Lucky for me I have a super supportive husband who's encouragement got me through the daily running part, but unfortunately he could not stop me from eating everything in sight. I've never seen myself like this before- I was ravenous and no amount of self-control could contain me. So my diet went to pot, but I'm still on track with my training. But I still feel bad because on top of all of this my patience is non-existent and my poor little boy is having to deal with mommy's grumpy's all week, plus an anniversary present for my husband that I've been working on forever- we're talking hours and hours of work is gone- I think my husband may have messed it up while re-doing all our hard drives and reorganizing our pictures. I'm so upset- I don't even know where to begin to start over. Needless to say- I'm very frustrated this week, we are definitely in the "bad" position of the life cycle. Please hurry up and come back good!!!
I still have only lost 2.5 lbs and my belly actually feels fatter (hopefully that's just the bloating from you know what). I'm stuck- not sure what to do and I'm sure my food rage will not help that. I guess I need to go stricter.
Today so far:
Breakfast: 1/2 organic oatmeal, one slice of 100 %whole wheat toast with a tbsp of almond butter.

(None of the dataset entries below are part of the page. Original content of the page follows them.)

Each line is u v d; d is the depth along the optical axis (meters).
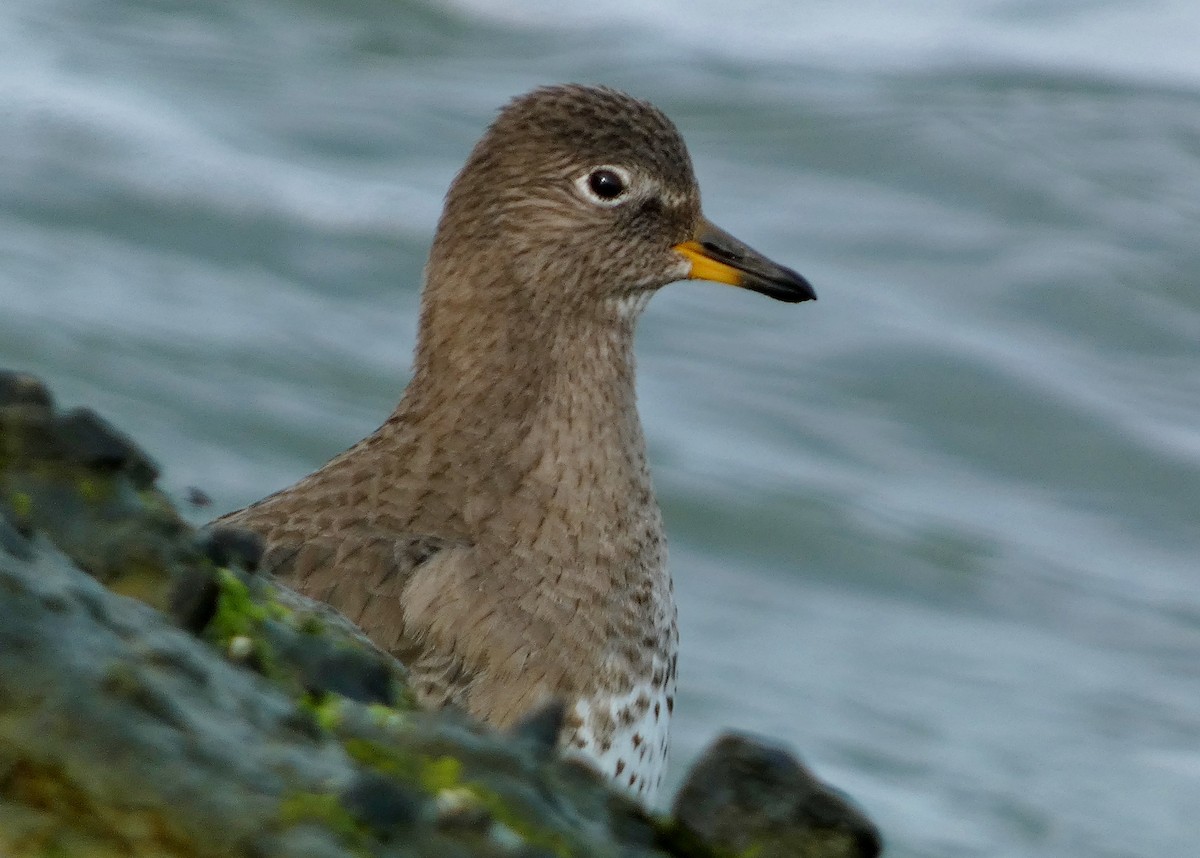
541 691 8.45
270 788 3.89
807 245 20.69
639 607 8.88
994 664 14.60
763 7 25.77
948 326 19.34
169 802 3.81
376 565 8.45
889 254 20.66
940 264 20.55
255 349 17.31
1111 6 26.20
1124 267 20.48
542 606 8.60
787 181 21.95
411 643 8.32
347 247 19.38
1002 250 20.77
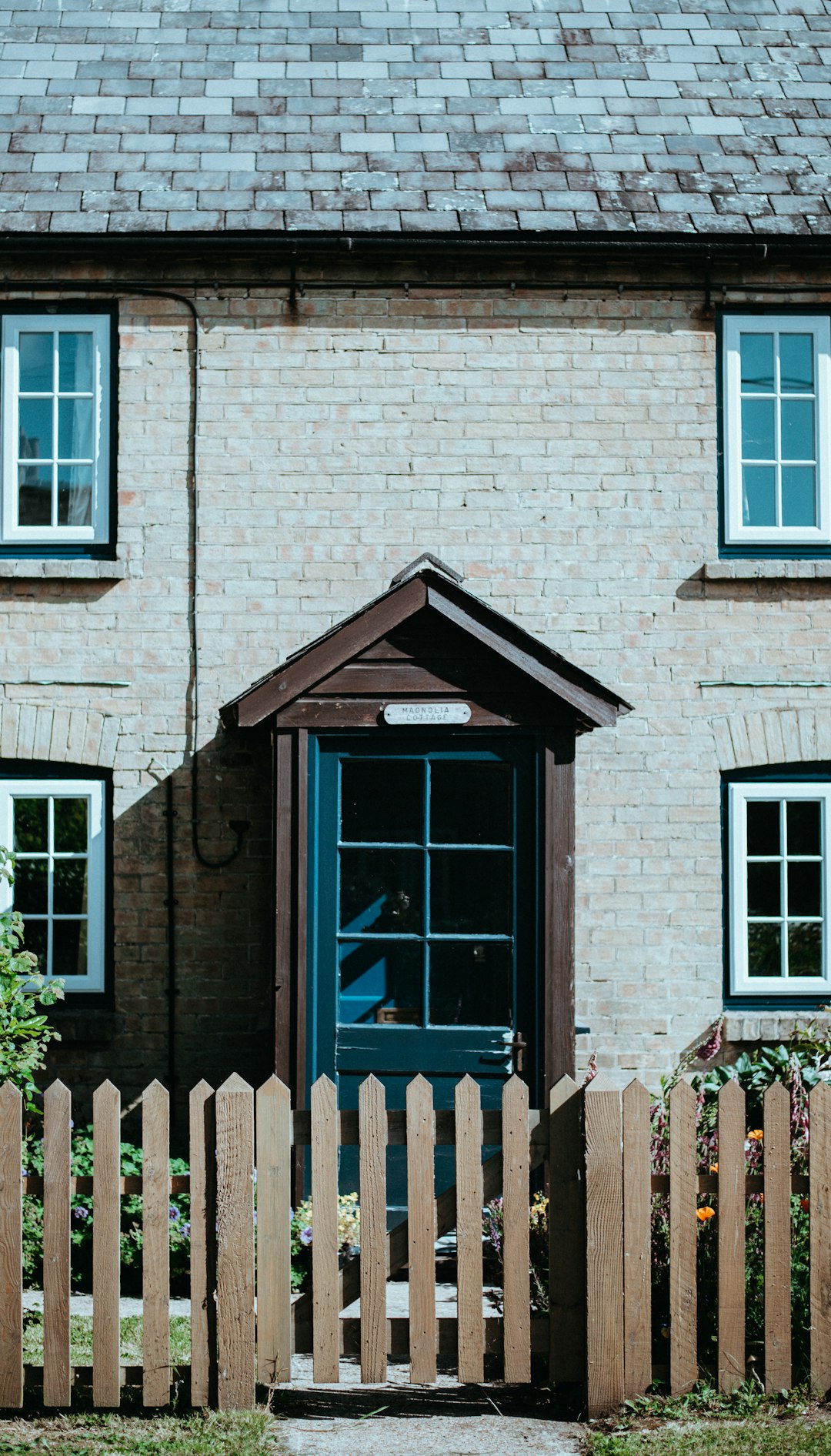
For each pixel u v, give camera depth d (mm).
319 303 8750
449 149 9055
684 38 9914
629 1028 8562
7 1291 5082
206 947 8500
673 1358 5148
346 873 7508
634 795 8656
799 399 8969
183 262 8727
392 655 7418
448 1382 5496
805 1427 4938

Lunch: A tuna sandwich on 100 % W.W. english muffin with tbsp of miracle whip, a few craisins and some lettuce. 2large strawberries and a shared a nectarine with my son.
Snack: handful of unsalted peanuts mixed with a few craisins and 2 tsp of chocolate chips. Tried really hard to stop there, but still feeling ravenous so I had a handful of reduced fat wheat things and one laughing cow cheese wedge - these are awesome so yummy and only 35 calories. Feel like I blew it for snack time though.
Dinner - will be a homemade pizza margarita with a spinach salad. The pizza recipe comes from kraft.com's healthy dish.
I guess if all I eat the rest of the day is dinner- then I'll still be good- but night time is always the worst. Does anyone know why that is?
The munchies always start a war with me after 4 pm.